Use Brave. It applies deterministic-per-session farbling to canvas reads via the shields system — same approach as Firefox FPP, more thorough surface coverage. Alternatively, the CanvasBlocker Firefox extension gives granular per-site control. Tor Browser and Mullvad Browser return a uniform blank image to every site, so every Tor/Mullvad user has the same canvas hash.

Level 3: Advanced / paid 🔴

Mullvad Browser on top of your own VPN is the hardened-without-Tor-exit-penalty setup.
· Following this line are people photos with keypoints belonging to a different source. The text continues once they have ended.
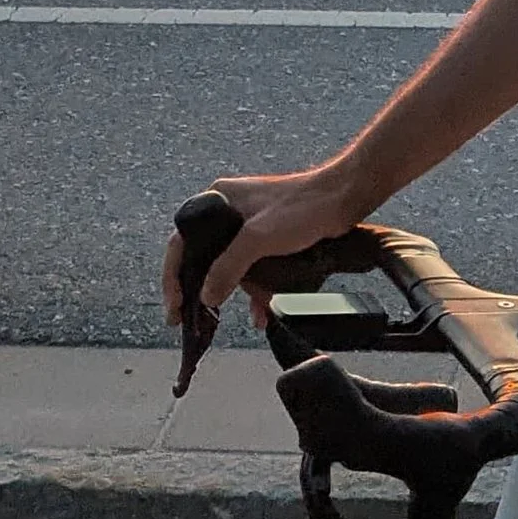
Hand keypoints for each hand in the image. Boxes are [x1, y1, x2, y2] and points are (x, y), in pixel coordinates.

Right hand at [159, 164, 369, 329]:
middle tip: (191, 320)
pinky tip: (261, 314)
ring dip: (234, 294)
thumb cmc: (302, 207)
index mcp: (217, 201)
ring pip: (232, 267)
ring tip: (233, 319)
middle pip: (205, 258)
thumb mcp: (258, 238)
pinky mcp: (272, 239)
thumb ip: (228, 267)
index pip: (181, 243)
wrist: (345, 198)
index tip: (174, 307)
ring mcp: (251, 226)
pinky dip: (257, 290)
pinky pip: (255, 269)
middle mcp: (229, 212)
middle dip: (202, 291)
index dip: (173, 278)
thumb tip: (206, 297)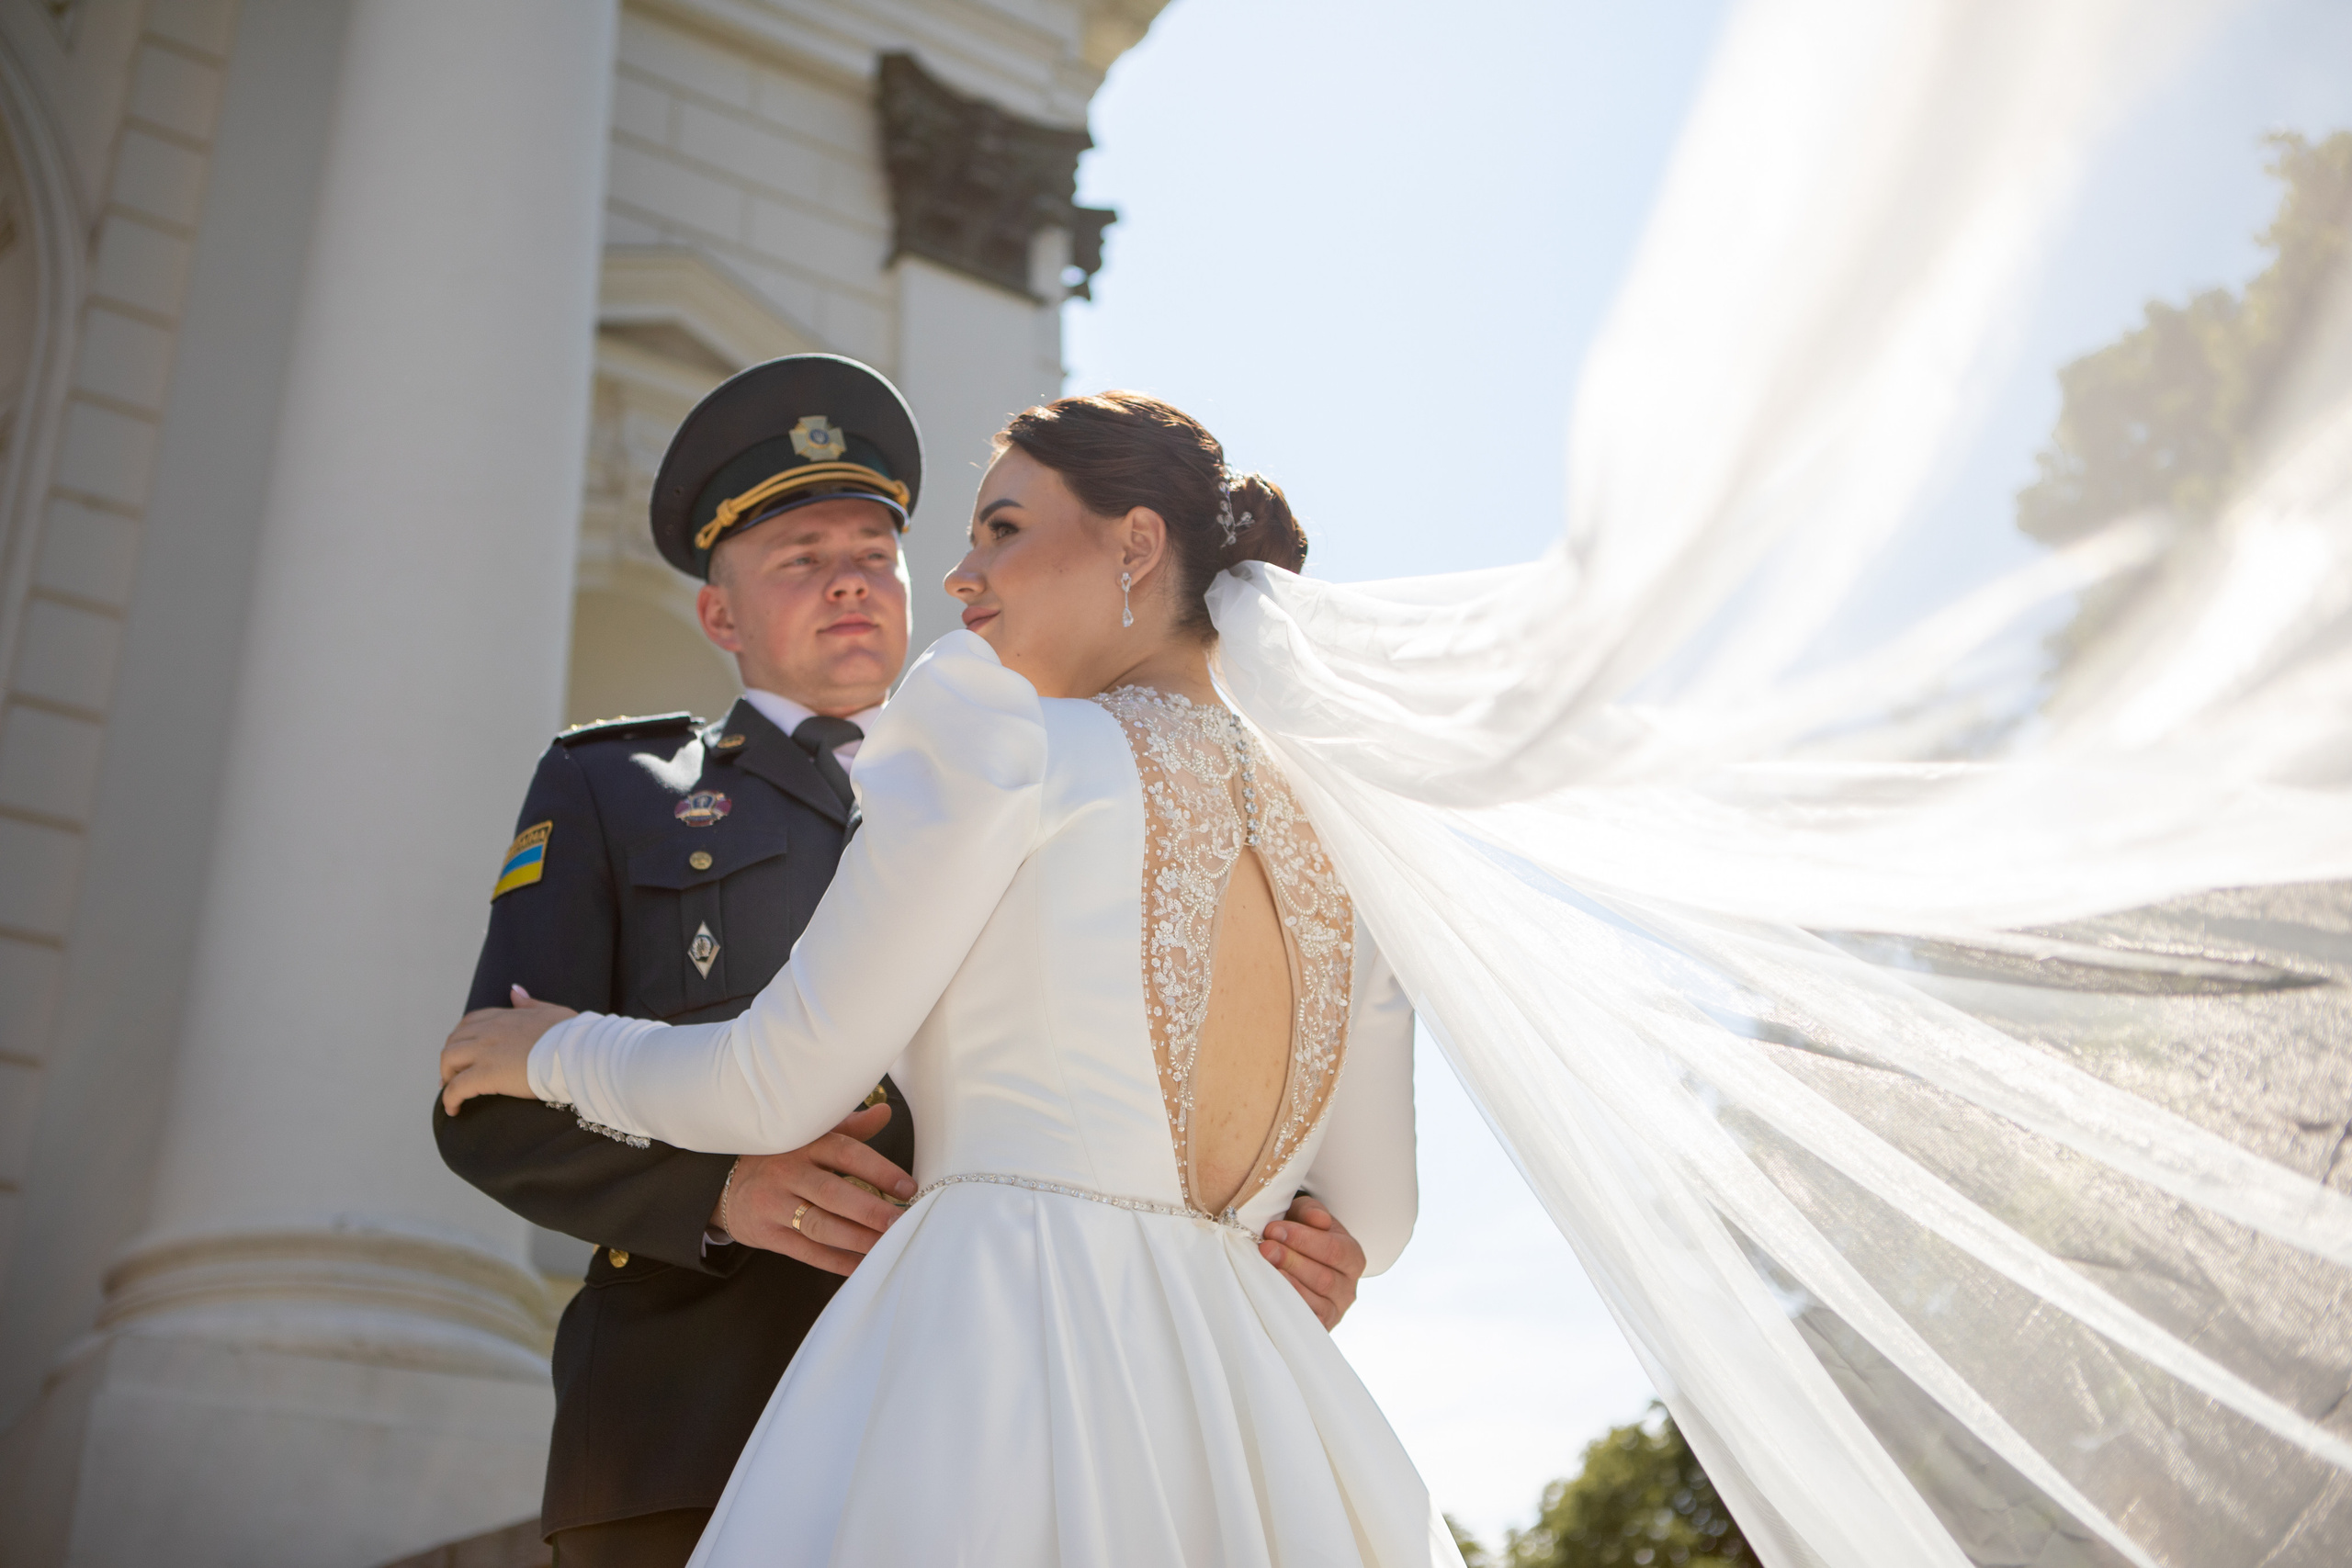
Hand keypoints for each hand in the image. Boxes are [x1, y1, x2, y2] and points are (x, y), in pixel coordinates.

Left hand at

For scripted automation, the fingerprintjs/fingerprintjs library itself publishes which canvas tests it runs so you can verify countermeasures; the commercial anti-detect browsers (Multilogin, AdsPower) sell bundled per-profile canvas farbling.

What doesn’t help

A VPN alone — the canvas fingerprint is computed in your browser from your hardware, not over the network. Incognito mode in Chrome — same GPU, same fonts, same hash. Clearing cookies — the hash does not depend on cookies. Disabling JavaScript for one site — you’ll turn it back on for the next site and re-leak.

Tools that help

• Firefox + FPP — built-in, free, per-session farbling. Toggle in about:config as privacy.fingerprintingProtection.
• Brave — farbling via Shields, on by default.
• Tor Browser / Mullvad Browser — uniform canvas output across all users.
• CanvasBlocker (Firefox extension) — per-site canvas permissions with granular controls.
• Librewolf — Firefox fork with FPP forced on by default.

Try it yourself

See your own value →

Further reading

• browserleaks.com/canvas — reference site test
• creepjs by abrahamjuliot — canvas + all related vectors, with entropy estimates
• Mowery & Shacham, Pixel Perfect: Fingerprinting Canvas in HTML5 (W2SP 2012)
• Laperdrix et al., Browser Fingerprinting: A Survey (ACM TWEB 2020)
• Gomez-Boix et al., Hiding in the Crowd: an Analysis of the Effectiveness of Browser Fingerprinting at Large Scale (WWW 2018)

Known limits

Canvas farbling defeats cross-session linking but does not defeat single-session use; a fingerprinter that reads canvas once per page load still has a per-session identifier to join with IP. A truly uniform canvas output (Tor Browser strategy) breaks some legitimate uses (browser games, canvas-based image editors). Defending canvas alone leaves 20+ other fingerprint vectors untouched — the honest answer is that you need a browser-level strategy, not a per-vector one.